Он снова скрылся в тряпье, откуда донесся его заглушенный голос, обращенный к Феде, растерянно чесавшему спину:


Полно лапой тело скресть:Вошки тоже хочут есть.


Мы пробовали влезть в трюм — носовой, так как кормовой был занят солдатами. Оказалось, что это еще менее выполнимо, чем залезть в спасательную лодку: трюм был наглухо задраен, как и все трюмы, когда пароход выходит в море, и открыть его, а главное, закрыть за собою так, чтобы не спохватился первый же проходящий мимо матрос, не было никакой возможности. Авторы авантюрных и приключенческих романов обыкновенно не обращают внимания на такие пустяки. Меня охватило полное безразличие к тому, что будет с нами. Все больше и больше меня клонило ко сну. Федя отправился на дальнейшие поиски, а я около машинного отделения, в узком коридорчике, по которому прогуливался теплый ветер, пахнувший перегорелым маслом, свернулся калачом на железном полу и немедленно заснул.

Не знаю, сколько времени я спал. Когда я открыл глаза, коридорчик оставался таким же — желтые исцарапанные стены, тусклая лампочка под потолком, окруженная проволочной сеткой, как будто на свет, чтобы он не кусался, надели намордник. Теплый ветер, дувший снизу, из машинного отделения, кошачьей мягкой лапкой гладил меня по лицу. Надо мною стоял араб — солдат в синей шинели и красной феске без кисточки. Спросонок он показался мне бесконечно длинным, как минарет. Я встал, с трудом разгибая затекшие па железном полу ноги и руки. Скорей по тону голоса, чем по смыслу слов, — араб говорил на ужаснейшем французском языке, — я понял, что он настроен миролюбиво. Солдат предложил мне папиросу, которую я принял с великим наслаждением: мою последнюю самокрутку из последних окурков я выкурил, когда пароход проходил Босфор. Поощренный успехом, солдат заговорил о том, что в Марселе много женщин, но что «се sont des mauvaise femmes». Я с удовольствием согласился, что в Марселе действительно много проституток, — я еще не соображал, к чему приведет разговор. Араб с достоинством покрутил усы, похожие на два вопросительных знака, и произнес длинную фразу, которой я решительно не понял. Видя мое недоумение, он разбил фразу на отдельные слова: «Vingt lires… coucher… toi… moi… mieux que femmes…» Для того чтобы у меня не было сомнений в его намерениях, он, отставив винтовку, положил свою цепкую, как клещи, волосатую руку мне на плечо. Я похолодел от ужаса, — я уже чувствовал себя безбилетным пассажиром и знал, что скандал с арабом никак не сможет помочь мне укрыться от контроля в Зунгулдаке. Рука араба начала медленно сползать по моей съежившейся спине, когда положение спас Федя: он громко хлопнул, входя в коридор, железной дверью, и араб с глухим ругательством отскочил в сторону. Я бросился к Феде и, не давая ему опомниться, вытащил назад на палубу.

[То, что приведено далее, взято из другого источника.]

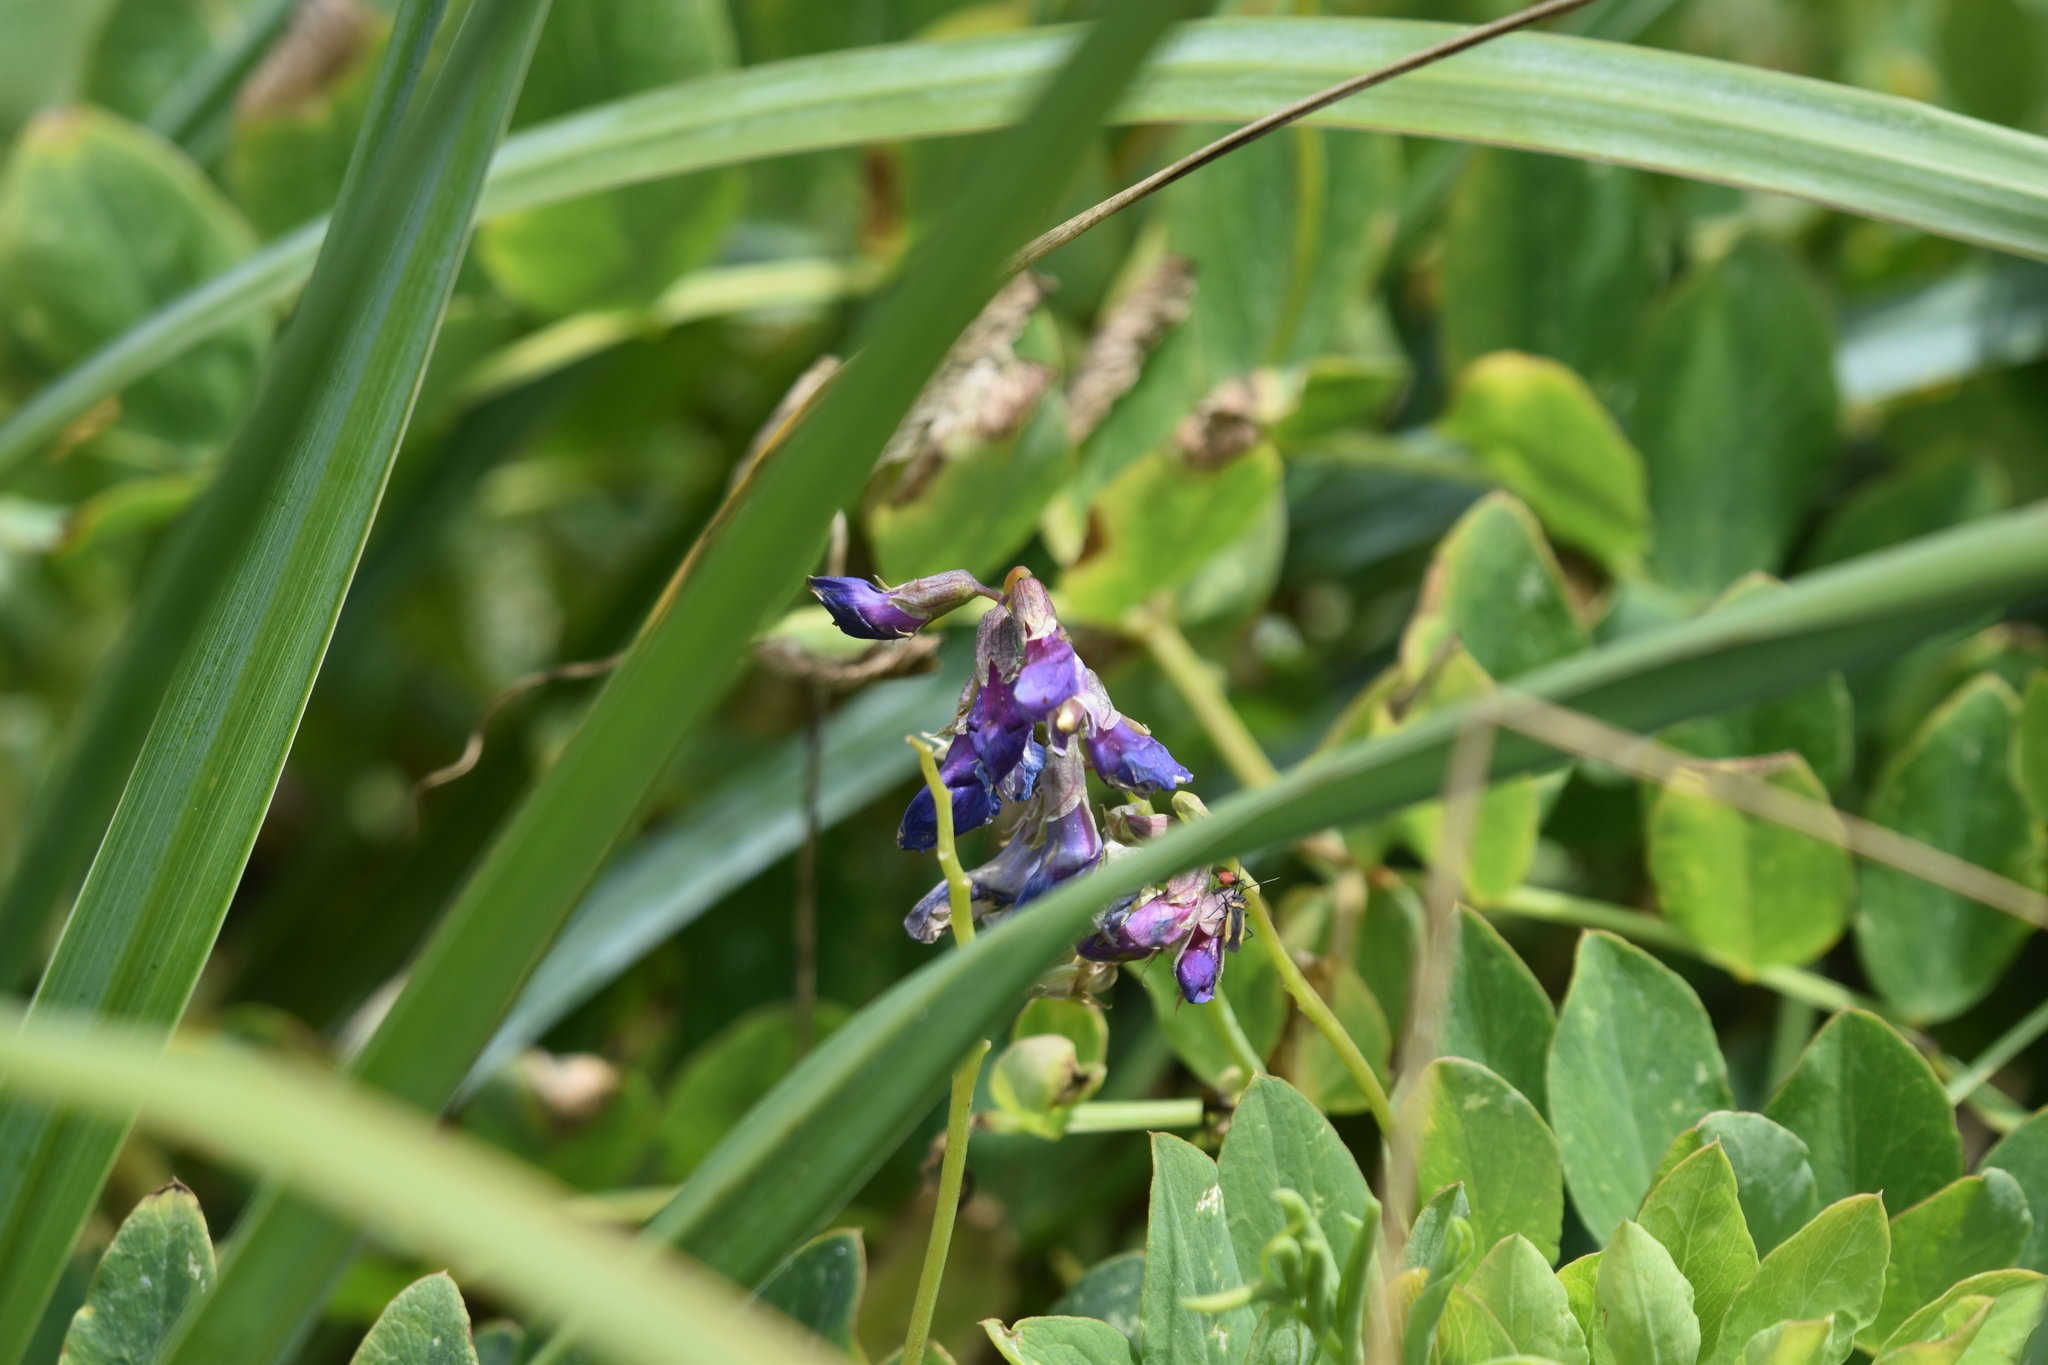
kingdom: Plantae
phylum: Tracheophyta
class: Magnoliopsida
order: Fabales
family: Fabaceae
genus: Lathyrus
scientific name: Lathyrus japonicus
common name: Sea pea
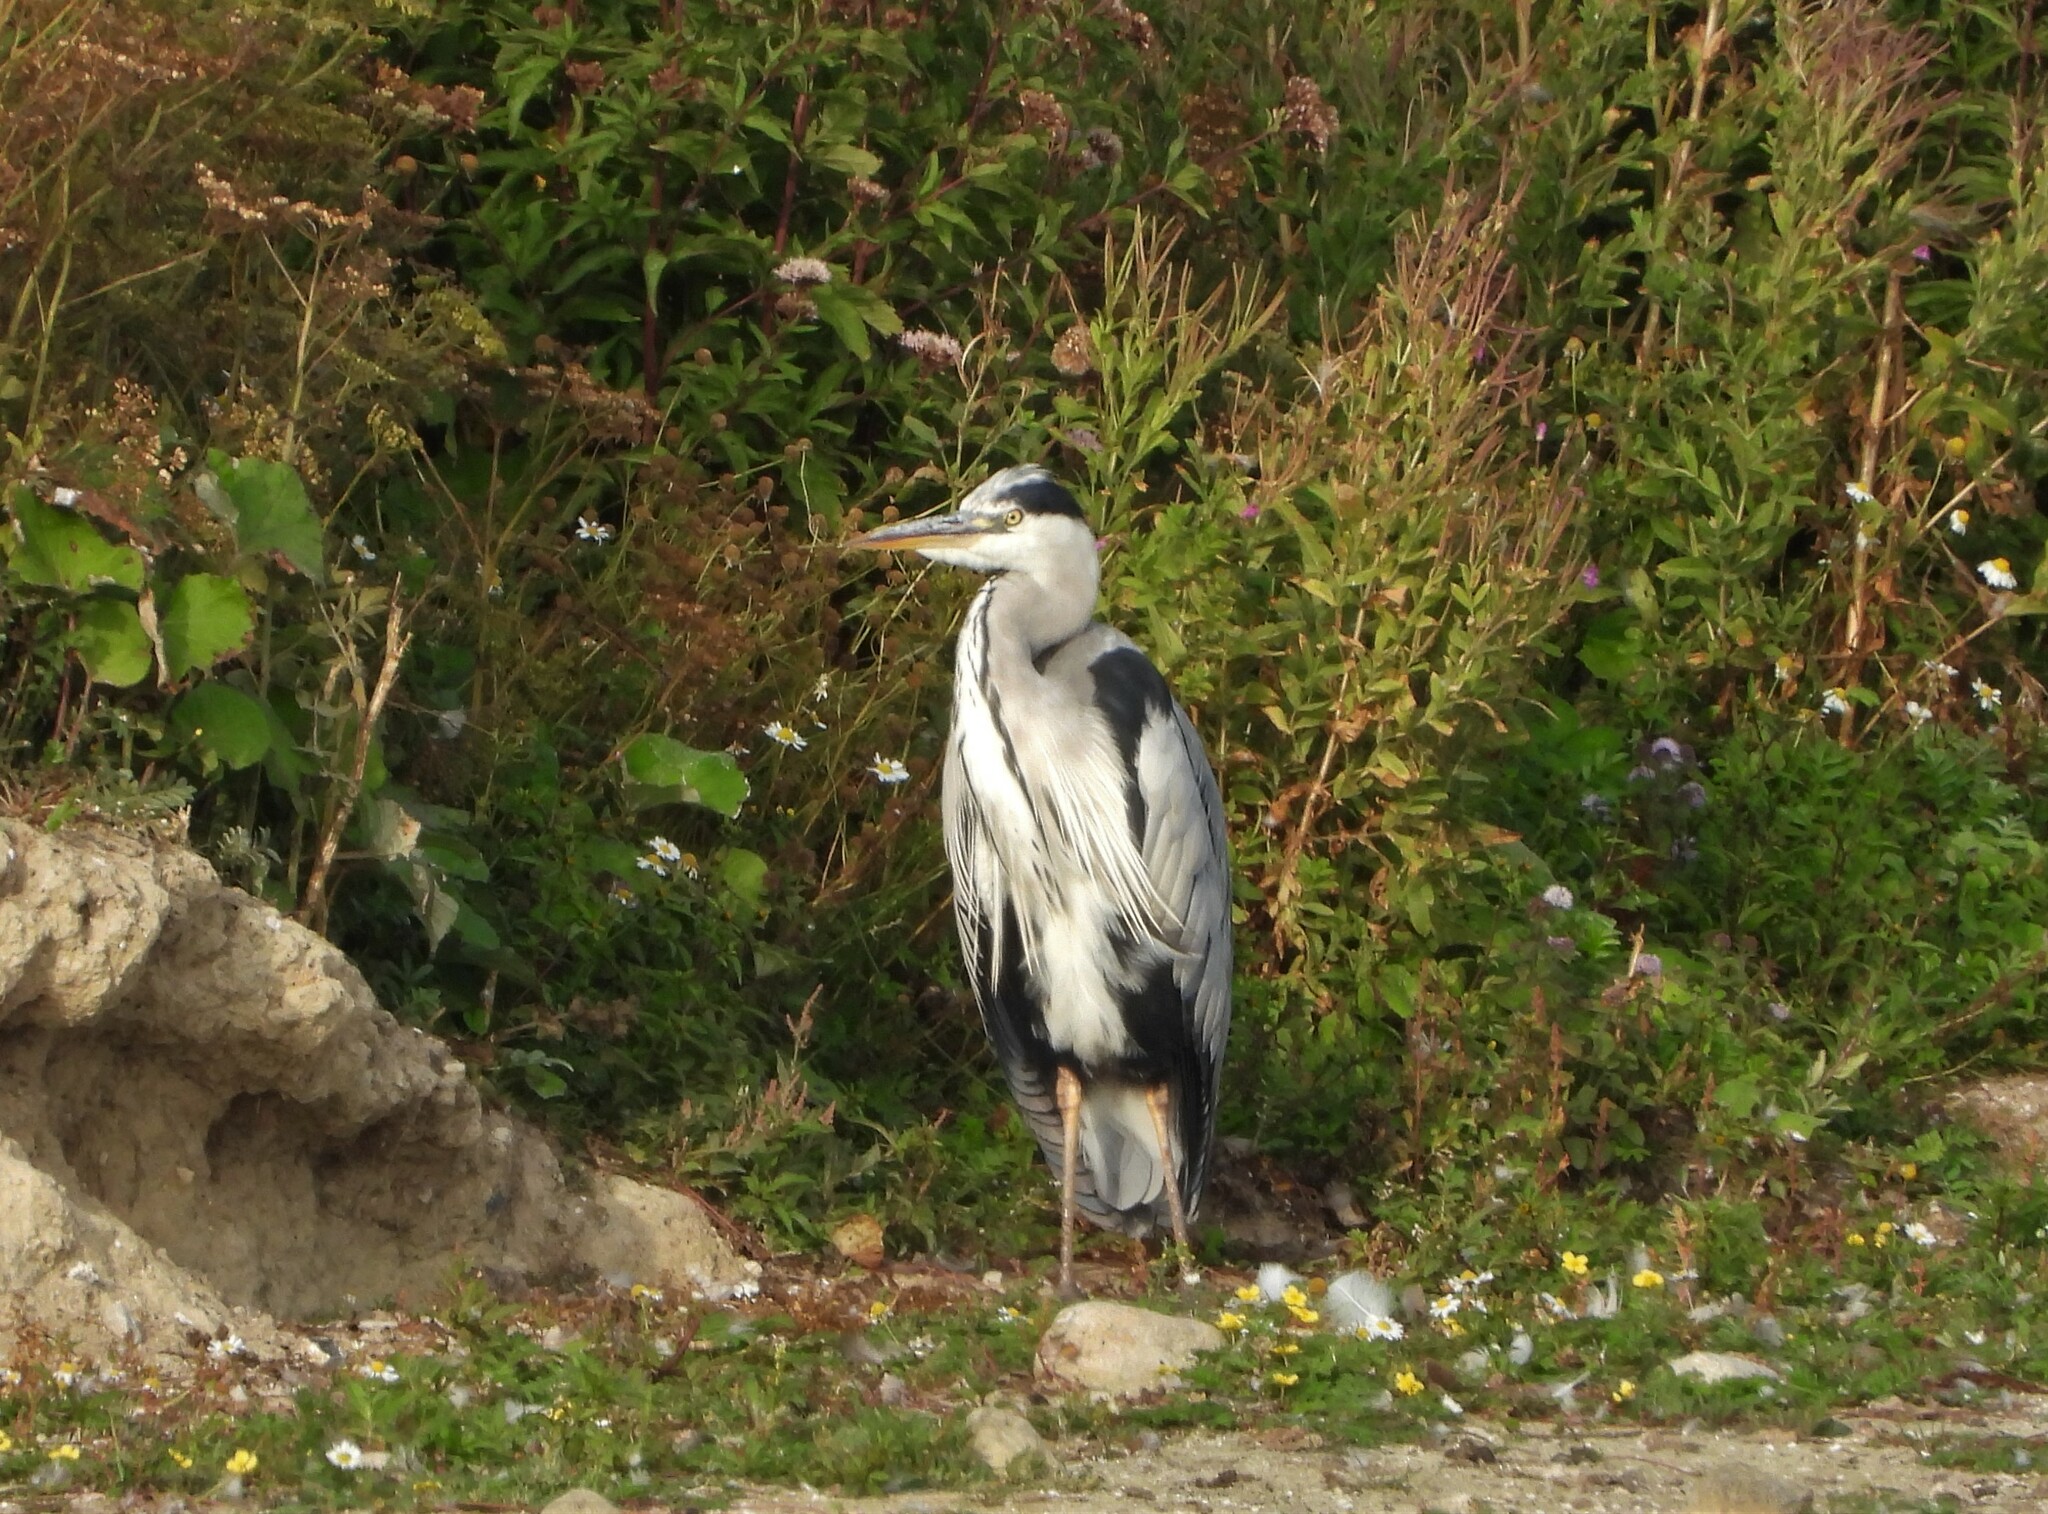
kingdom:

— Да что с тобой, куда ты? — Федя растерялся от моего неожиданного натиска.

Мне было стыдно признаться в причине моего спешного бегства, и я сказал Феде, что часовой вздумал проверять мои документы.

— А я место нашел. Вот, смотри.

Федя подвел меня к открытому люку кормового трюма.

Видишь, с этой стороны спят солдаты, а там, сбоку, мешки с мукой. Солдаты спят крепко, я спускался в трюм, никто даже не пошевелился. Между потолком трюма и мешками есть большая щель, можно спрятаться хотя бы впятером.

Делать было нечего: на рассвете «Сиркасси» приходила в Зунгулдак. Мы осторожно спустились в еле освещенный трюм, наполненный храпом и сопением спящих солдат, и, пробравшись к мешкам с мукой, взобрались без всякого труда по мягкой белой лестнице под самый потолок. Здесь было куда, холоднее, чем в коридорчике около машинного отделения, но мы с Федей, завернутые в одеяло, вскоре заснули крепчайшим сном.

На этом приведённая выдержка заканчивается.